I am no longer able to chat with my own self-hosted model in “Ask” mode due to “Unauthorized User API key” errors. For a couple of days ago, it worked just fine, now it does not.
The custom model with the associated key works fine at other places, such as Cline/Kilo Code.
Steps to Reproduce
If required, I can provide separately the custom OpenAI endpoint and the API key for testing.
Expected Behavior
In “Ask” mode, I should be able to chat with my own model that is hosted on a custom endpoint that implements OpenAI API specification.
Operating System
Windows 10/11
Current Cursor Version (Menu → About Cursor → Copy)

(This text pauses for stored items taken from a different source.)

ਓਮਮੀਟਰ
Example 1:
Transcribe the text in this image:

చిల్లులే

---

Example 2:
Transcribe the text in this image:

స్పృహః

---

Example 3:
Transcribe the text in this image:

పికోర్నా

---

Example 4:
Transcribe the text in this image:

I haven’t noticed any changes when using my proxy which also implements the OpenAI API, with the only difference that it uses model names like gpt-[high/medium/low/minimal] instead of the reported gpt-4o.
I’ve checked with 1.7.44 and 1.7.46, and Cursor keeps doing the same POST /chat/completions requests as usual and it works with ask/agent/custom, which makes me think the issue is more related with the proxy.

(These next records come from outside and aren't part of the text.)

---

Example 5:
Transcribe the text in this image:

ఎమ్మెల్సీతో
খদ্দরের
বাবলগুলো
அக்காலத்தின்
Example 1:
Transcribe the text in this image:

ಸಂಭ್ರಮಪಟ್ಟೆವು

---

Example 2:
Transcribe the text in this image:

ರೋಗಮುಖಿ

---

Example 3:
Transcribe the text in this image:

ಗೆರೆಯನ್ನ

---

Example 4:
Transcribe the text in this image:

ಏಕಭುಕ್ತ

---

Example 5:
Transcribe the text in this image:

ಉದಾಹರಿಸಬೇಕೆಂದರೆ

@syllil Are you using a closed source proxy, or is it something you can share?
@syllil Thanks for sharing, interesting service! The issue seems to be that Azure stopped supporting the /completions API for gpt-4o (and any other models except gpt-3.5):
> curl https://openai.softronic.ai/v1/completions -H “Content-Type: application/json” -H “Authorization: Bearer $OPENAI_API_KEY” -d ‘{
“model”: “gpt-4o”,
“prompt”: “Say this is a test”,
“max_tokens”: 7,
“temperature”: 0,
“stream”: true
}’
{“error”:{“code”:“OperationNotSupported”,“message”:“The completion operation does not work with the specified model, gpt-4o. Please choose different model and try again. You can learn more about which models can be used with each operation here: https://go.microsoft.com/fwlink/?linkid=2197993.",“type”:null,“param”:null,"inner_error”:null}}
The only model from azure/softronic that seems to work with /completions is gpt-3.5-turbo-instruct. And neither softronic nor Cursor support BYOK for models that are only served through the /responses API.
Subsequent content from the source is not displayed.